Stranieri 4/2: il lavoro

Orari di lavoro che generano piccoli ghetti

L’emigrazione genera emarginazione. E così il benpensante è convinto che gli stranieri – statunitensi e tedeschi a parte – si creino da soli un bel ghetto. Li vedono tutti insieme, a frotte, parlare nella loro lingua, strana, almeno quanto la nostra apparirà strana a loro la prima volta che la sentono. Eccoli li riuniti in questa o in quella piazza, sotto il sole più cocente e quando la pioggia viene giù come dio comanda. Ridono, scherzano, parlano. Se gli va bene hanno strappato un posto in un casa del popolo, in un circolo ricreativo, presso qualche associazione democratica laica o clericale che sia. Ma dietro a queste piccolo isole di popoli di altra nazionalità spesso c’è un’emarginazione sottile, invisibile al primo colpo d’occhio. Che ci fanno lì fra loro? Perché non stanno con gli altri, cioè con noi? La risposta non è difficile, basta guardare gli orari di lavoro di un cuoco egiziano o di una cameriera capoverdiana. Quando gli altri sono fuori a godersi il tempo libero, loro sono nel pieno della loro attività. Ma il cuoco chi lo vede, sta in cucina; e la colf è dietro alla pulizie del salotto, fuori dall’occhio degli ospiti. Compare solo alla sera, per servire il drink. Quando gli altri sono magari al cinema. Quel poco di tempo libero che rimane è quasi ovvio che venga speso con i connazionali. Loro capiscono i tuoi problemi. Non parlano un’altra «lingua». Non ti guardano di traverso. E così l’emigrazione, quella prima, quella dal lavoro, genera l’altra, quella dalla società.

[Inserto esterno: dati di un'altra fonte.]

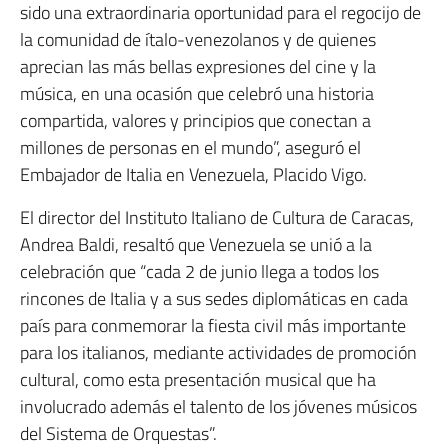
sido una extraordinaria oportunidad para el regocijo de
la comunidad de ítalo-venezolanos y de quienes
aprecian las más bellas expresiones del cine y la
música, en una ocasión que celebró una historia
compartida, valores y principios que conectan a
millones de personas en el mundo”, aseguró el
Embajador de Italia en Venezuela, Placido Vigo.
El director del Instituto Italiano de Cultura de Caracas,
Andrea Baldi, resaltó que Venezuela se unió a la
celebración que “cada 2 de junio llega a todos los
rincones de Italia y a sus sedes diplomáticas en cada
país para conmemorar la fiesta civil más importante
para los italianos, mediante actividades de promoción
cultural, como esta presentación musical que ha
involucrado además el talento de los jóvenes músicos
del Sistema de Orquestas”.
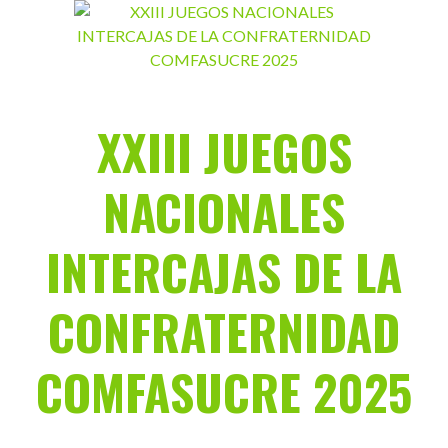
Saltar
al
contenido
XXIII JUEGOS
NACIONALES
INTERCAJAS DE LA
CONFRATERNIDAD
COMFASUCRE 2025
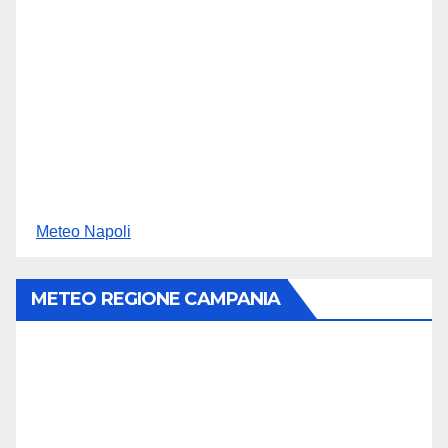
Meteo Napoli
METEO REGIONE CAMPANIA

E tuttavia l’Italia (e poi la Toscana) continuano ad essere un polo d’attrazione. Antica disponibilità agli scambi, anche se con una certa indifferenza o altezzosità alle spalle. D’altra parte a far preferire una meta piuttosto che un’altra all’immigrato straniero contribuiscono senza dubbio anche fattori come la presenza di parenti, il clima sociale, il tipo di gente. Non è un caso che la comunità dei Filippini sia tanto grande. Sono di religione cattolica e questa è la patria della Chiesa.